WHAT YOU SHOULD DO:
Print the whole listing again, exactly as it stands.
──────── TASK MATERIAL ────────
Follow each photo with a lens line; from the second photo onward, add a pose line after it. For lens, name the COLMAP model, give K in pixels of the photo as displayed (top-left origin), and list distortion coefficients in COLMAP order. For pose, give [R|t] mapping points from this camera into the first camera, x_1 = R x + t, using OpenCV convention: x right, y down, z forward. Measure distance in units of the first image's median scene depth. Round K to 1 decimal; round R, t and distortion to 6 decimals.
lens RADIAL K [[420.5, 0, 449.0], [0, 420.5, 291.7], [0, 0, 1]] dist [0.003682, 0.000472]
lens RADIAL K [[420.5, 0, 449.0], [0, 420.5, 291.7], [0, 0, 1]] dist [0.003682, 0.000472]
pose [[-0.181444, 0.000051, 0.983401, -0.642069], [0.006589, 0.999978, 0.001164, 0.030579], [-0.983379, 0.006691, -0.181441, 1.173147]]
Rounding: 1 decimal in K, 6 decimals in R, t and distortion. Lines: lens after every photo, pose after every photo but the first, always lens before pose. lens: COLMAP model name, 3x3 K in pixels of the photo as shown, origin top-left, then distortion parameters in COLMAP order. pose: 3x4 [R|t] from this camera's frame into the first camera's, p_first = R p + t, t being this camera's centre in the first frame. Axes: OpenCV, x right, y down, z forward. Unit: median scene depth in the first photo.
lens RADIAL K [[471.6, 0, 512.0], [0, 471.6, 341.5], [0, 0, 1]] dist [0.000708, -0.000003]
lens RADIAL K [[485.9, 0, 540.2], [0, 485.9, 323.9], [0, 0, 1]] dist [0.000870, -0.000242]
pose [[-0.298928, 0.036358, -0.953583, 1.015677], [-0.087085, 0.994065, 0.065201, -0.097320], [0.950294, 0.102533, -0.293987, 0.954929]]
────────
SOLUTION FOR THIS TASK:
Follow each photo with a lens line; from the second photo onward, add a pose line after it. For lens, name the COLMAP model, give K in pixels of the photo as displayed (top-left origin), and list distortion coefficients in COLMAP order. For pose, give [R|t] mapping points from this camera into the first camera, x_1 = R x + t, using OpenCV convention: x right, y down, z forward. Measure distance in units of the first image's median scene depth. Round K to 1 decimal; round R, t and distortion to 6 decimals.
lens RADIAL K [[420.5, 0, 449.0], [0, 420.5, 291.7], [0, 0, 1]] dist [0.003682, 0.000472]
lens RADIAL K [[420.5, 0, 449.0], [0, 420.5, 291.7], [0, 0, 1]] dist [0.003682, 0.000472]
pose [[-0.181444, 0.000051, 0.983401, -0.642069], [0.006589, 0.999978, 0.001164, 0.030579], [-0.983379, 0.006691, -0.181441, 1.173147]]
Rounding: 1 decimal in K, 6 decimals in R, t and distortion. Lines: lens after every photo, pose after every photo but the first, always lens before pose. lens: COLMAP model name, 3x3 K in pixels of the photo as shown, origin top-left, then distortion parameters in COLMAP order. pose: 3x4 [R|t] from this camera's frame into the first camera's, p_first = R p + t, t being this camera's centre in the first frame. Axes: OpenCV, x right, y down, z forward. Unit: median scene depth in the first photo.
lens RADIAL K [[471.6, 0, 512.0], [0, 471.6, 341.5], [0, 0, 1]] dist [0.000708, -0.000003]
lens RADIAL K [[485.9, 0, 540.2], [0, 485.9, 323.9], [0, 0, 1]] dist [0.000870, -0.000242]
pose [[-0.298928, 0.036358, -0.953583, 1.015677], [-0.087085, 0.994065, 0.065201, -0.097320], [0.950294, 0.102533, -0.293987, 0.954929]]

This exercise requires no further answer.